↓↓↓

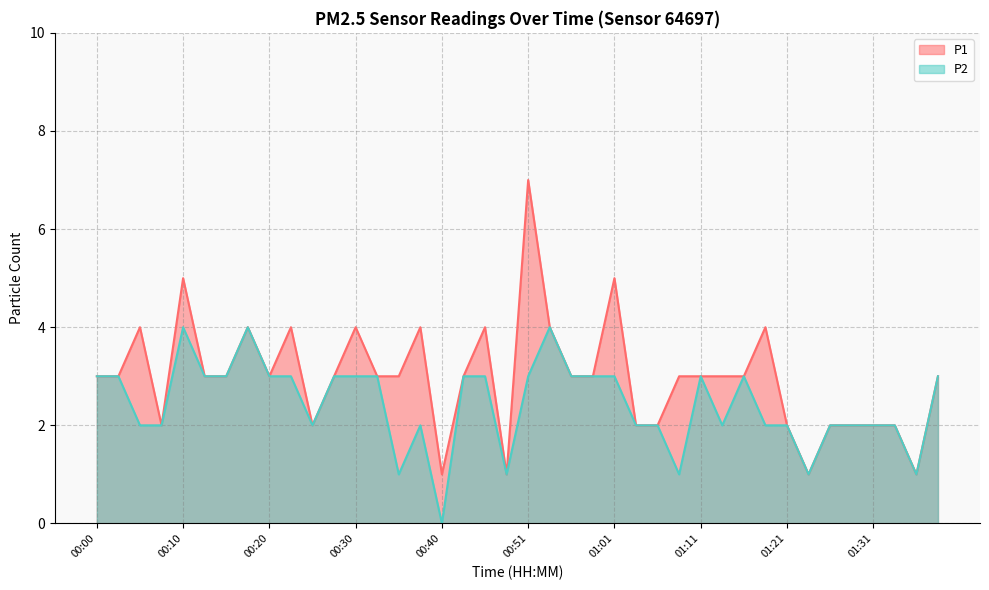

How many interior local peaks does the P1 series have?

10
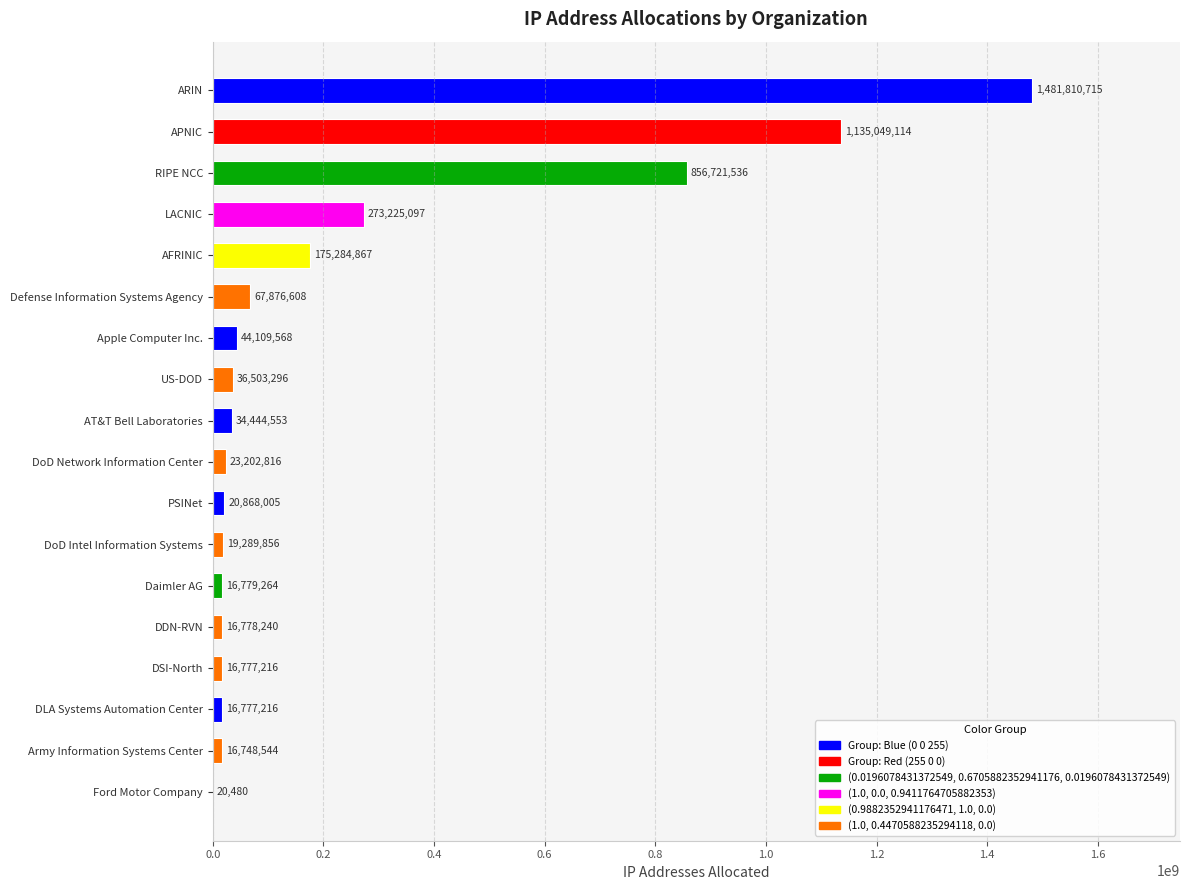

What is the sum of all values?

4252266991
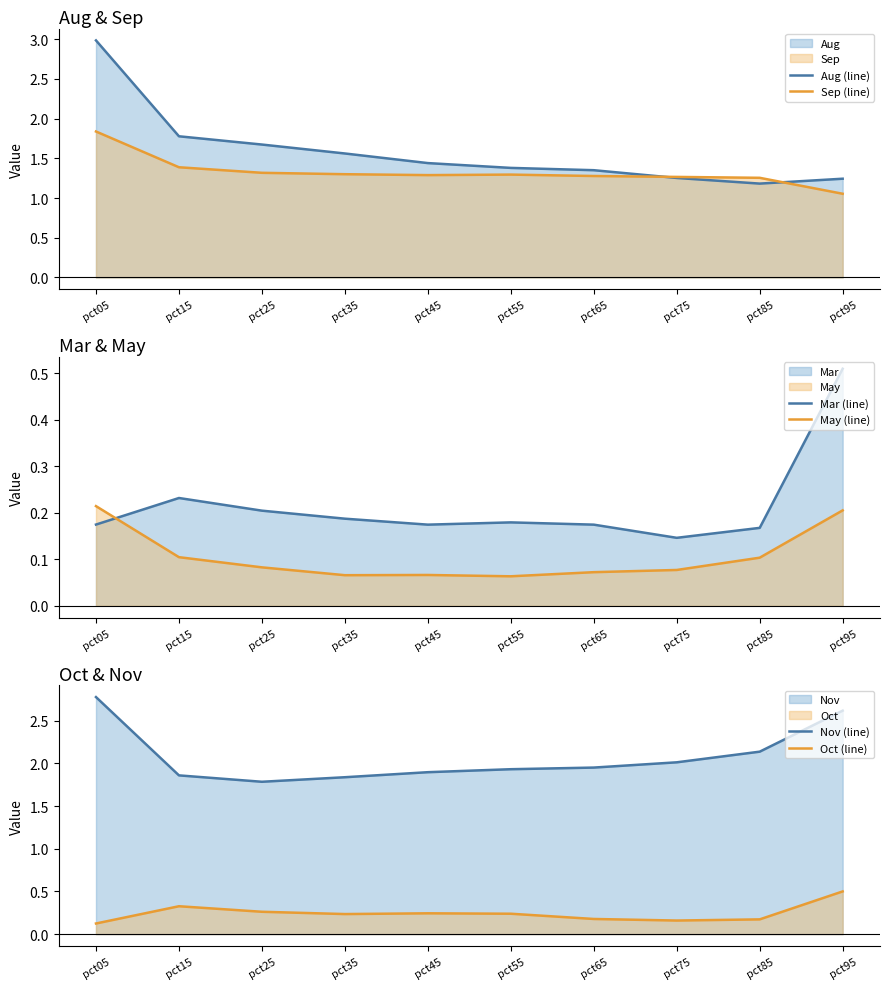

Which series has the largest total across all categories?

Nov (line)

↑↑↑

▶ EXERCISE PROMPT: Please arrange the lines above as a JSON list of strings, one string per line, with blank lines and the pictures left out.

▶ SOLUTION BELOW:
[
  "How many interior local peaks does the P1 series have?",
  "10",
  "What is the sum of all values?",
  "4252266991",
  "Which series has the largest total across all categories?",
  "Nov (line)"
]